Fractal art is in a unique position since computers wait to become a widely accepted artistic medium. The procedural, or algorithmic nature of fractal art places it at a crossroads between mathematics and art — a fertile ground waiting to be fully explored. But more than just in visual arts, fractals are being actively explored in books, television, motion pictures, dance, theatre and music. In fact, a great deal of music exhibits the fractal distribution of 1/f noise over time, a sort of middle ground between unstructured white noise and highly structured brown noise. It contains enough structure to be regular, and enough variation to be surprising. An early example of fractally-informed music with computer-generated fractal imagery was Mandelbrot and Wuorinen’s experimental performance entitled New York Notes.

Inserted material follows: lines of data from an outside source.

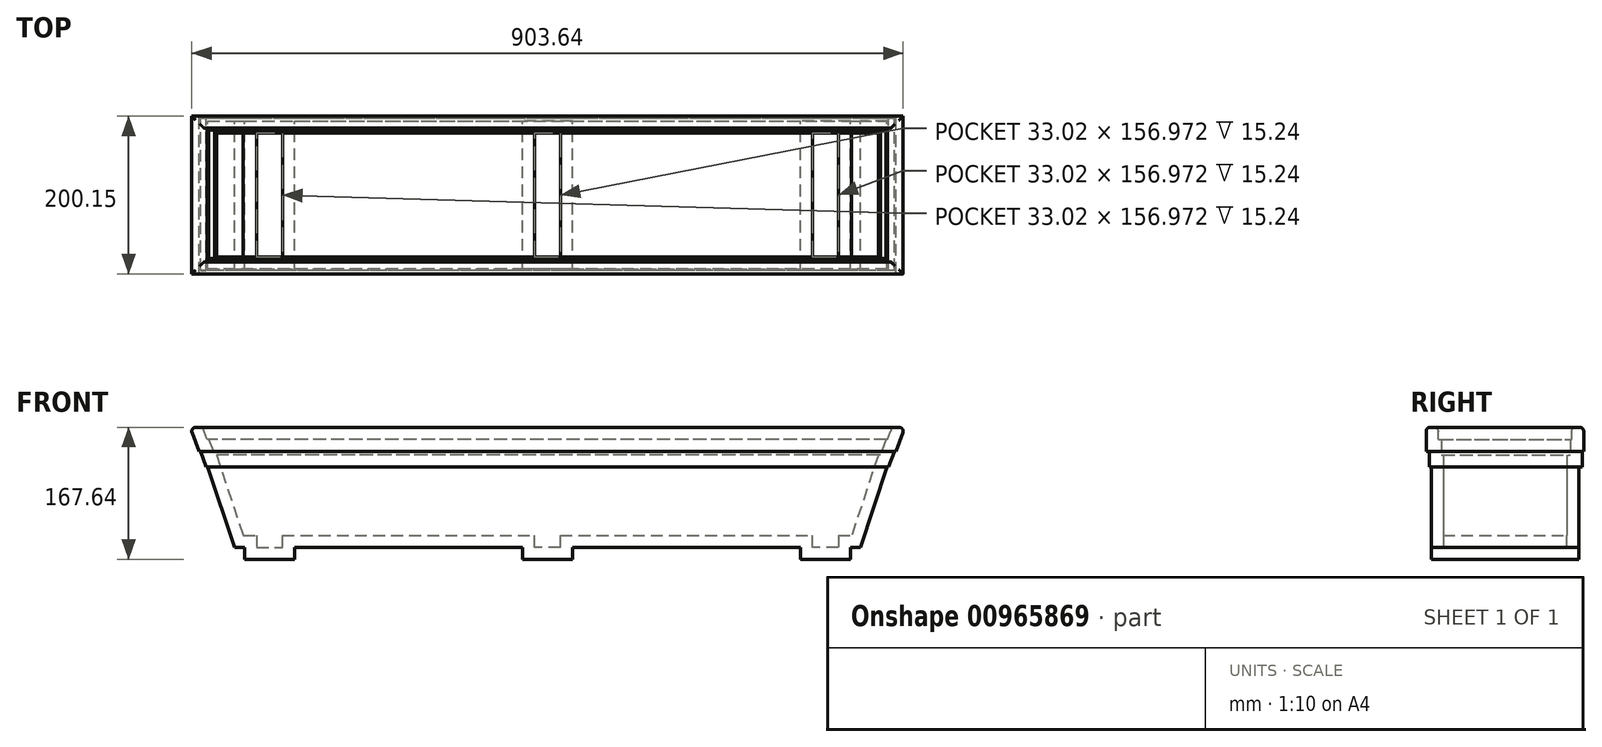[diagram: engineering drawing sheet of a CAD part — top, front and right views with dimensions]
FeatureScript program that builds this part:
annotation { "Feature Type Name" : "Feature", "Feature Type Description" : "" }
export const myFeature = defineFeature(function(context is Context, id is Id, definition is map)
    precondition{}
    {
        {
            var Q0;
            Q0=qCreatedBy(makeId("Front.planeOp"),FACE);
            var sketch = newSketch(context, id + "F0", { "sketchPlane" : qUnion([Q0])});
            skLineSegment(sketch, "E0", {"start": v(-96.9, 71.44) * mm, "end": v(811.15, 71.44) * mm});
            skLineSegment(sketch, "E1", {"start": v(-85.58, 40.7) * mm, "end": v(-83.56, 40.7) * mm});
            skLineSegment(sketch, "E2", {"start": v(-83.56, 40.7) * mm, "end": v(-76.36, 21.22) * mm});
            skLineSegment(sketch, "E3", {"start": v(-74.34, 21.22) * mm, "end": v(-40.27, -80.96) * mm});
            skLineSegment(sketch, "E4", {"start": v(-85.58, 40.7) * mm, "end": v(-96.9, 71.44) * mm});
            skLineSegment(sketch, "E5", {"start": v(-74.34, 21.22) * mm, "end": v(-76.36, 21.22) * mm});
            skLineSegment(sketch, "E6", {"start": v(-40.27, -80.96) * mm, "end": v(754.52, -80.96) * mm});
            skLineSegment(sketch, "E7.MirrorCS", {"start": v(799.83, 40.7) * mm, "end": v(797.8, 40.7) * mm});
            skLineSegment(sketch, "E8.MirrorCS", {"start": v(799.83, 40.7) * mm, "end": v(811.15, 71.44) * mm});
            skLineSegment(sketch, "E9.MirrorCS", {"start": v(788.58, 21.22) * mm, "end": v(790.6, 21.22) * mm});
            skLineSegment(sketch, "E10.MirrorCS", {"start": v(788.58, 21.22) * mm, "end": v(754.52, -80.96) * mm});
            skLineSegment(sketch, "E11.MirrorCS", {"start": v(797.8, 40.7) * mm, "end": v(790.6, 21.22) * mm});
            skLineSegment(sketch, "E12", {"start": v(10.53, -80.96) * mm, "end": v(357.12, -80.96) * mm});
            skLineSegment(sketch, "E13", {"start": v(754.52, -80.96) * mm, "end": v(741.82, -80.96) * mm});
            skLineSegment(sketch, "E14", {"start": v(741.82, -80.96) * mm, "end": v(741.82, -96.2) * mm});
            skLineSegment(sketch, "E15", {"start": v(741.82, -96.2) * mm, "end": v(678.32, -96.2) * mm});
            skLineSegment(sketch, "E16", {"start": v(678.32, -96.2) * mm, "end": v(678.32, -80.96) * mm});
            skLineSegment(sketch, "E17.MirrorCS", {"start": v(-27.57, -80.96) * mm, "end": v(-27.57, -96.2) * mm});
            skLineSegment(sketch, "E18.MirrorCS", {"start": v(-27.57, -96.2) * mm, "end": v(35.93, -96.2) * mm});
            skLineSegment(sketch, "E19.MirrorCS", {"start": v(35.93, -96.2) * mm, "end": v(35.93, -80.96) * mm});
            skLineSegment(sketch, "E20", {"start": v(357.12, -96.2) * mm, "end": v(325.37, -96.2) * mm});
            skLineSegment(sketch, "E21", {"start": v(325.37, -96.2) * mm, "end": v(388.87, -96.2) * mm});
            skLineSegment(sketch, "E22", {"start": v(325.37, -96.2) * mm, "end": v(325.37, -80.96) * mm});
            skLineSegment(sketch, "E23", {"start": v(388.87, -96.2) * mm, "end": v(388.87, -80.96) * mm});
            skSolve(sketch);
        }
        {
            var Q0;
            Q0 = qSketchRegion(id + "F0", true);
            extrude(context, id + "F1", {"entities" : qUnion([Q0]), "depth" : 187.45 * mm, "offsetDistance" : 25.4 * mm});
        }
        {
            var Q0;
            Q0=makeQuery(id+"F1.opExtrude","CAP_FACE",FACE,{"disambiguationData":[OSD([sQuery(id+"F0.wireOp",EDGE,"E0"),sQuery(id+"F0.wireOp",EDGE,"E1"),sQuery(id+"F0.wireOp",EDGE,"E2"),sQuery(id+"F0.wireOp",EDGE,"E3"),sQuery(id+"F0.wireOp",EDGE,"E4"),sQuery(id+"F0.wireOp",EDGE,"E5"),sQuery(id+"F0.wireOp",EDGE,"E6"),sQuery(id+"F0.wireOp",EDGE,"E7.MirrorCS"),sQuery(id+"F0.wireOp",EDGE,"E8.MirrorCS"),sQuery(id+"F0.wireOp",EDGE,"E9.MirrorCS"),sQuery(id+"F0.wireOp",EDGE,"E10.MirrorCS"),sQuery(id+"F0.wireOp",EDGE,"E11.MirrorCS"),sQuery(id+"F0.wireOp",EDGE,"E12"),sQuery(id+"F0.wireOp",EDGE,"E13"),sQuery(id+"F0.wireOp",EDGE,"E14"),sQuery(id+"F0.wireOp",EDGE,"E15"),sQuery(id+"F0.wireOp",EDGE,"E16"),sQuery(id+"F0.wireOp",EDGE,"E17.MirrorCS"),sQuery(id+"F0.wireOp",EDGE,"E18.MirrorCS"),sQuery(id+"F0.wireOp",EDGE,"E19.MirrorCS"),sQuery(id+"F0.wireOp",EDGE,"E21"),sQuery(id+"F0.wireOp",EDGE,"E22"),sQuery(id+"F0.wireOp",EDGE,"E23")])],"isStart":false});
            var sketch = newSketch(context, id + "F2", { "sketchPlane" : qUnion([Q0])});
            skLineSegment(sketch, "E24", {"start": v(-96.9, 71.44) * mm, "end": v(811.15, 71.44) * mm});
            skLineSegment(sketch, "E25", {"start": v(811.15, 71.44) * mm, "end": v(799.83, 40.7) * mm});
            skLineSegment(sketch, "E26", {"start": v(799.83, 40.7) * mm, "end": v(-85.58, 40.7) * mm});
            skLineSegment(sketch, "E27", {"start": v(-85.58, 40.7) * mm, "end": v(-96.9, 71.44) * mm});
            skSolve(sketch);
        }
        {
            var Q0;
            Q0 = qSketchRegion(id + "F2", true);
            extrude(context, id + "F3", {"entities" : qUnion([Q0]), "operationType" : NewBodyOperationType.ADD, "depth" : 6.35 * mm, "offsetDistance" : 25.4 * mm});
        }
        {
            var Q0;
            Q0=makeQuery(id+"F1.opExtrude","CAP_FACE",FACE,{"disambiguationData":[OSD([sQuery(id+"F0.wireOp",EDGE,"E0"),sQuery(id+"F0.wireOp",EDGE,"E1"),sQuery(id+"F0.wireOp",EDGE,"E2"),sQuery(id+"F0.wireOp",EDGE,"E3"),sQuery(id+"F0.wireOp",EDGE,"E4"),sQuery(id+"F0.wireOp",EDGE,"E5"),sQuery(id+"F0.wireOp",EDGE,"E6"),sQuery(id+"F0.wireOp",EDGE,"E7.MirrorCS"),sQuery(id+"F0.wireOp",EDGE,"E8.MirrorCS"),sQuery(id+"F0.wireOp",EDGE,"E9.MirrorCS"),sQuery(id+"F0.wireOp",EDGE,"E10.MirrorCS"),sQuery(id+"F0.wireOp",EDGE,"E11.MirrorCS"),sQuery(id+"F0.wireOp",EDGE,"E12"),sQuery(id+"F0.wireOp",EDGE,"E13"),sQuery(id+"F0.wireOp",EDGE,"E14"),sQuery(id+"F0.wireOp",EDGE,"E15"),sQuery(id+"F0.wireOp",EDGE,"E16"),sQuery(id+"F0.wireOp",EDGE,"E17.MirrorCS"),sQuery(id+"F0.wireOp",EDGE,"E18.MirrorCS"),sQuery(id+"F0.wireOp",EDGE,"E19.MirrorCS"),sQuery(id+"F0.wireOp",EDGE,"E21"),sQuery(id+"F0.wireOp",EDGE,"E22"),sQuery(id+"F0.wireOp",EDGE,"E23")])],"isStart":false});
            var sketch = newSketch(context, id + "F4", { "sketchPlane" : qUnion([Q0])});
            skLineSegment(sketch, "E28", {"start": v(797.8, 40.7) * mm, "end": v(790.6, 21.22) * mm});
            skLineSegment(sketch, "E29", {"start": v(790.6, 21.22) * mm, "end": v(-76.36, 21.22) * mm});
            skLineSegment(sketch, "E30", {"start": v(-76.36, 21.22) * mm, "end": v(-83.56, 40.7) * mm});
            skLineSegment(sketch, "E31", {"start": v(-83.56, 40.7) * mm, "end": v(797.8, 40.7) * mm});
            skSolve(sketch);
        }
        {
            var Q0;
            {var subQ4=sQuery(id+"F4.wireOp",EDGE,"E28");Q0=makeQuery(id+"F4.imprint","IMPRINT",FACE,{"disambiguationData":[TD([[makeQuery(id+"F4.imprint","IMPRINT",EDGE,{"derivedFrom":subQ4}),-1.0]])]});}
            extrude(context, id + "F5", {"entities" : qUnion([Q0]), "operationType" : NewBodyOperationType.ADD, "depth" : 2.03 * mm, "offsetDistance" : 25.4 * mm});
        }
        {
            var Q0;
            Q0=makeQuery(id+"F1.opExtrude","CAP_FACE",FACE,{"disambiguationData":[OSD([sQuery(id+"F0.wireOp",EDGE,"E0"),sQuery(id+"F0.wireOp",EDGE,"E1"),sQuery(id+"F0.wireOp",EDGE,"E2"),sQuery(id+"F0.wireOp",EDGE,"E3"),sQuery(id+"F0.wireOp",EDGE,"E4"),sQuery(id+"F0.wireOp",EDGE,"E5"),sQuery(id+"F0.wireOp",EDGE,"E6"),sQuery(id+"F0.wireOp",EDGE,"E7.MirrorCS"),sQuery(id+"F0.wireOp",EDGE,"E8.MirrorCS"),sQuery(id+"F0.wireOp",EDGE,"E9.MirrorCS"),sQuery(id+"F0.wireOp",EDGE,"E10.MirrorCS"),sQuery(id+"F0.wireOp",EDGE,"E11.MirrorCS"),sQuery(id+"F0.wireOp",EDGE,"E12"),sQuery(id+"F0.wireOp",EDGE,"E13"),sQuery(id+"F0.wireOp",EDGE,"E14"),sQuery(id+"F0.wireOp",EDGE,"E15"),sQuery(id+"F0.wireOp",EDGE,"E16"),sQuery(id+"F0.wireOp",EDGE,"E17.MirrorCS"),sQuery(id+"F0.wireOp",EDGE,"E18.MirrorCS"),sQuery(id+"F0.wireOp",EDGE,"E19.MirrorCS"),sQuery(id+"F0.wireOp",EDGE,"E21"),sQuery(id+"F0.wireOp",EDGE,"E22"),sQuery(id+"F0.wireOp",EDGE,"E23")])],"isStart":true});
            var sketch = newSketch(context, id + "F6", { "sketchPlane" : qUnion([Q0])});
            skLineSegment(sketch, "E32", {"start": v(-811.15, 71.44) * mm, "end": v(96.9, 71.44) * mm});
            skLineSegment(sketch, "E33", {"start": v(96.9, 71.44) * mm, "end": v(85.58, 40.7) * mm});
            skLineSegment(sketch, "E34", {"start": v(85.58, 40.7) * mm, "end": v(-797.8, 40.7) * mm});
            skLineSegment(sketch, "E35", {"start": v(-797.8, 40.7) * mm, "end": v(-799.83, 40.7) * mm});
            skLineSegment(sketch, "E36", {"start": v(-799.83, 40.7) * mm, "end": v(-811.15, 71.44) * mm});
            skSolve(sketch);
        }
        {
            var Q0;
            Q0 = qSketchRegion(id + "F6", true);
            extrude(context, id + "F7", {"entities" : qUnion([Q0]), "operationType" : NewBodyOperationType.ADD, "depth" : 6.35 * mm, "offsetDistance" : 25.4 * mm});
        }
        {
            var Q0;
            Q0=makeQuery(id+"F1.opExtrude","CAP_FACE",FACE,{"disambiguationData":[OSD([sQuery(id+"F0.wireOp",EDGE,"E0"),sQuery(id+"F0.wireOp",EDGE,"E1"),sQuery(id+"F0.wireOp",EDGE,"E2"),sQuery(id+"F0.wireOp",EDGE,"E3"),sQuery(id+"F0.wireOp",EDGE,"E4"),sQuery(id+"F0.wireOp",EDGE,"E5"),sQuery(id+"F0.wireOp",EDGE,"E6"),sQuery(id+"F0.wireOp",EDGE,"E7.MirrorCS"),sQuery(id+"F0.wireOp",EDGE,"E8.MirrorCS"),sQuery(id+"F0.wireOp",EDGE,"E9.MirrorCS"),sQuery(id+"F0.wireOp",EDGE,"E10.MirrorCS"),sQuery(id+"F0.wireOp",EDGE,"E11.MirrorCS"),sQuery(id+"F0.wireOp",EDGE,"E12"),sQuery(id+"F0.wireOp",EDGE,"E13"),sQuery(id+"F0.wireOp",EDGE,"E14"),sQuery(id+"F0.wireOp",EDGE,"E15"),sQuery(id+"F0.wireOp",EDGE,"E16"),sQuery(id+"F0.wireOp",EDGE,"E17.MirrorCS"),sQuery(id+"F0.wireOp",EDGE,"E18.MirrorCS"),sQuery(id+"F0.wireOp",EDGE,"E19.MirrorCS"),sQuery(id+"F0.wireOp",EDGE,"E21"),sQuery(id+"F0.wireOp",EDGE,"E22"),sQuery(id+"F0.wireOp",EDGE,"E23")])],"isStart":true});
            var sketch = newSketch(context, id + "F8", { "sketchPlane" : qUnion([Q0])});
            skLineSegment(sketch, "E37", {"start": v(-797.8, 40.7) * mm, "end": v(83.56, 40.7) * mm});
            skLineSegment(sketch, "E38", {"start": v(83.56, 40.7) * mm, "end": v(76.36, 21.22) * mm});
            skLineSegment(sketch, "E39", {"start": v(76.36, 21.22) * mm, "end": v(-790.6, 21.22) * mm});
            skLineSegment(sketch, "E40", {"start": v(-790.6, 21.22) * mm, "end": v(-797.8, 40.7) * mm});
            skSolve(sketch);
        }
        {
            var Q0;
            Q0=makeQuery(id+"F8.imprint","IMPRINT",FACE,{"disambiguationData":[TD([[makeQuery(id+"F8.imprint","IMPRINT",EDGE,{"derivedFrom":sQuery(id+"F8.wireOp",EDGE,"E37")}),1.0]])]});
            extrude(context, id + "F9", {"entities" : qUnion([Q0]), "operationType" : NewBodyOperationType.ADD, "depth" : 4.32 * mm, "offsetDistance" : 25.4 * mm});
        }
        {
            var Q0;
            Q0=makeQuery(id+"F7.boolean.opBoolean","MERGE",FACE,{"derivedFrom":[makeQuery(id+"F3.boolean.opBoolean","MERGE",FACE,{"derivedFrom":[makeQuery(id+"F1.opExtrude","SWEPT_FACE",FACE,{"disambiguationData":[OSD([sQuery(id+"F0.wireOp",EDGE,"E0")])]}),makeQuery(id+"F3.opExtrude","SWEPT_FACE",FACE,{"disambiguationData":[OSD([sQuery(id+"F2.wireOp",EDGE,"E24")])]})]}),makeQuery(id+"F7.opExtrude","SWEPT_FACE",FACE,{"disambiguationData":[OSD([sQuery(id+"F6.wireOp",EDGE,"E32")])]})]});
            shell(context, id + "F10", {"entities" : qUnion([Q0]), "thickness" : 15.24 * mm});
        }
        {
            var Q0;
            Q0=makeQuery(id+"F10.opShell","OFFSET_EDGE",EDGE,{"disambiguationData":[OSD([sQuery(id+"F2.wireOp",EDGE,"E24")])]});
            var Q1;
            Q1=makeQuery(id+"F10.opShell","OFFSET_EDGE",EDGE,{"disambiguationData":[OSD([sQuery(id+"F0.wireOp",EDGE,"E0"),sQuery(id+"F0.wireOp",EDGE,"E8.MirrorCS"),sQuery(id+"F2.wireOp",EDGE,"E24"),sQuery(id+"F2.wireOp",EDGE,"E25"),sQuery(id+"F6.wireOp",EDGE,"E32"),sQuery(id+"F6.wireOp",EDGE,"E36")])]});
            var Q2;
            Q2=makeQuery(id+"F10.opShell","OFFSET_EDGE",EDGE,{"disambiguationData":[OSD([sQuery(id+"F6.wireOp",EDGE,"E32")])]});
            var Q3;
            Q3=makeQuery(id+"F10.opShell","OFFSET_EDGE",EDGE,{"disambiguationData":[OSD([sQuery(id+"F0.wireOp",EDGE,"E0"),sQuery(id+"F0.wireOp",EDGE,"E4"),sQuery(id+"F2.wireOp",EDGE,"E24"),sQuery(id+"F2.wireOp",EDGE,"E27"),sQuery(id+"F6.wireOp",EDGE,"E32"),sQuery(id+"F6.wireOp",EDGE,"E33")])]});
            var Q4;
            Q4=makeQuery(id+"F7.boolean.opBoolean","MERGE",EDGE,{"derivedFrom":[makeQuery(id+"F3.boolean.opBoolean","MERGE",EDGE,{"derivedFrom":[makeQuery(id+"F1.opExtrude","SWEPT_EDGE",EDGE,{"disambiguationData":[OSD([sQuery(id+"F0.wireOp",EDGE,"E0"),sQuery(id+"F0.wireOp",EDGE,"E4")])]}),makeQuery(id+"F3.opExtrude","SWEPT_EDGE",EDGE,{"disambiguationData":[OSD([sQuery(id+"F2.wireOp",EDGE,"E24"),sQuery(id+"F2.wireOp",EDGE,"E27")])]})]}),makeQuery(id+"F7.opExtrude","SWEPT_EDGE",EDGE,{"disambiguationData":[OSD([sQuery(id+"F6.wireOp",EDGE,"E32"),sQuery(id+"F6.wireOp",EDGE,"E33")])]})]});
            var Q5;
            Q5=makeQuery(id+"F3.opExtrude","CAP_EDGE",EDGE,{"disambiguationData":[OSD([sQuery(id+"F2.wireOp",EDGE,"E24")])],"isStart":false});
            var Q6;
            Q6=makeQuery(id+"F7.opExtrude","CAP_EDGE",EDGE,{"disambiguationData":[OSD([sQuery(id+"F6.wireOp",EDGE,"E32")])],"isStart":false});
            var Q7;
            Q7=makeQuery(id+"F7.boolean.opBoolean","MERGE",EDGE,{"derivedFrom":[makeQuery(id+"F3.boolean.opBoolean","MERGE",EDGE,{"derivedFrom":[makeQuery(id+"F1.opExtrude","SWEPT_EDGE",EDGE,{"disambiguationData":[OSD([sQuery(id+"F0.wireOp",EDGE,"E0"),sQuery(id+"F0.wireOp",EDGE,"E8.MirrorCS")])]}),makeQuery(id+"F3.opExtrude","SWEPT_EDGE",EDGE,{"disambiguationData":[OSD([sQuery(id+"F2.wireOp",EDGE,"E24"),sQuery(id+"F2.wireOp",EDGE,"E25")])]})]}),makeQuery(id+"F7.opExtrude","SWEPT_EDGE",EDGE,{"disambiguationData":[OSD([sQuery(id+"F6.wireOp",EDGE,"E32"),sQuery(id+"F6.wireOp",EDGE,"E36")])]})]});
            fillet(context, id + "F11", {"entities" : qUnion([Q0, Q1, Q2, Q3, Q4, Q5, Q6, Q7]), "radius" : 5.08 * mm, "tangentPropagation" : true, "allowEdgeOverflow" : false});
        }
    });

Fractals, as a language of nature, give a new understanding of the finite world around us and provide a glimpse of infinity. Represented in this calendar is a collection of exciting and diverse fractal images. The Mandelbrot set is depicted in some interesting new ways. Both deterministic and random fractals are represented — some closely related to their mathematical roots. I hope you will be encouraged to explore fractals in new ways.